START Study material

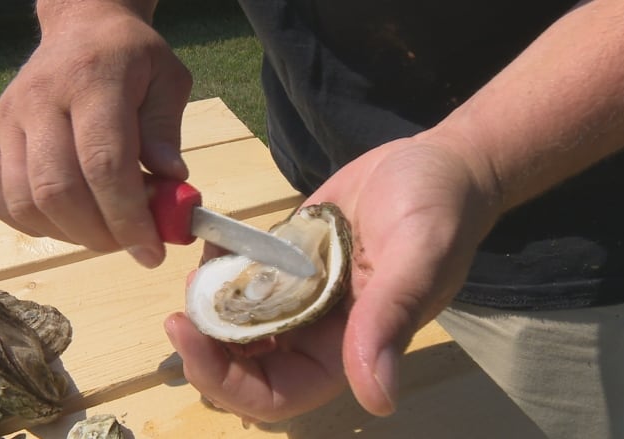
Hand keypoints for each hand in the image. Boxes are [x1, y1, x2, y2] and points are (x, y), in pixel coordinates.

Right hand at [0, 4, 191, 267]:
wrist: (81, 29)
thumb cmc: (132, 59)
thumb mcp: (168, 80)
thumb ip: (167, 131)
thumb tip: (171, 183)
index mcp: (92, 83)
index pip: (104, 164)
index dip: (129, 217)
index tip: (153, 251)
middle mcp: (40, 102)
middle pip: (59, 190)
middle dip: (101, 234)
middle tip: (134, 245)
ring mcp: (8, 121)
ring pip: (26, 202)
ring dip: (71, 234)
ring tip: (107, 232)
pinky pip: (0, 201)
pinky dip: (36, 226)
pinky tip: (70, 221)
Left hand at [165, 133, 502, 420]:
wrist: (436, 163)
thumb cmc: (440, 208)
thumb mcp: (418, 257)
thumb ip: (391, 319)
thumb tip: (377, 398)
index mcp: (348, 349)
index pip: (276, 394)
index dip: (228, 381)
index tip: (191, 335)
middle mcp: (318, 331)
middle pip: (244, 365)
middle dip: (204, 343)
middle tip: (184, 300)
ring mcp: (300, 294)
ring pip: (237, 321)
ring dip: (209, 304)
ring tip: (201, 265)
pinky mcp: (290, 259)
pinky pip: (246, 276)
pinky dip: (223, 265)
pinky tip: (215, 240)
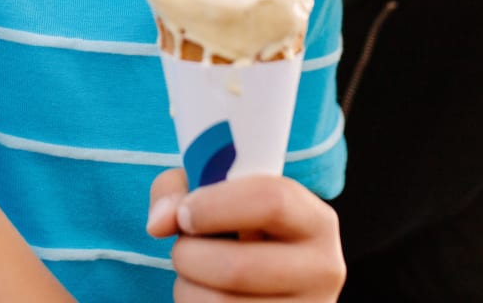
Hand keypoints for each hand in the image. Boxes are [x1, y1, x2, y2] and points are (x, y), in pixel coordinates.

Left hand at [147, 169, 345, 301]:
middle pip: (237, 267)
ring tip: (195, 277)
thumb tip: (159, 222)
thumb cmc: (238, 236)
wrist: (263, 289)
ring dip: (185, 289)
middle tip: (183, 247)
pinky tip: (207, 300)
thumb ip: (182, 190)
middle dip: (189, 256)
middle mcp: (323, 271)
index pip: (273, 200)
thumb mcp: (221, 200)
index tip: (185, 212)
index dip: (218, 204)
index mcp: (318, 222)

END Study material
START Study material

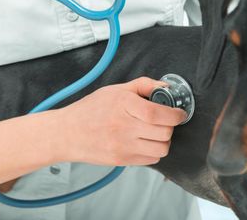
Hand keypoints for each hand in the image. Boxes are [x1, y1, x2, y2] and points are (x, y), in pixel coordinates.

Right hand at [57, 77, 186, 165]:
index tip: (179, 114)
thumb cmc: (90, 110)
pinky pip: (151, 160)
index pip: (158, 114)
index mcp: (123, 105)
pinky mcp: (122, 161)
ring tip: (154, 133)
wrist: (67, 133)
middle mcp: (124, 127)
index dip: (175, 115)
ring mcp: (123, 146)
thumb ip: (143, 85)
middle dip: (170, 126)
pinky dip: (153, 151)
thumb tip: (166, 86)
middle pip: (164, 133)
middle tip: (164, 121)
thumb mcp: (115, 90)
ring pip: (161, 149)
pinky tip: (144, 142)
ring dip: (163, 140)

END Study material

◆ Instructions to follow: Nothing should appear in the answer except the lines above from the line with "thumb cmc: (132, 59)" through the line with "thumb ip: (391, 319)", both included, written out exactly.

◆ Solved problem:
thumb cmc: (132, 59)
thumb mcp: (168, 80)
thumb ip: (167, 131)
thumb tip: (171, 183)
index mcp: (92, 83)
index pip: (104, 164)
index dip: (129, 217)
index tip: (153, 251)
middle mcp: (40, 102)
middle pip: (59, 190)
middle dip: (101, 234)
middle tip: (134, 245)
ring mcp: (8, 121)
ring pip: (26, 202)
ring dip: (71, 234)
ring tip: (107, 232)
pinky pip: (0, 201)
pinky dip: (36, 226)
pinky tip: (70, 221)
Left hand at [165, 133, 502, 420]:
wrist: (436, 163)
thumb cmc: (440, 208)
thumb mcp: (418, 257)
thumb ip: (391, 319)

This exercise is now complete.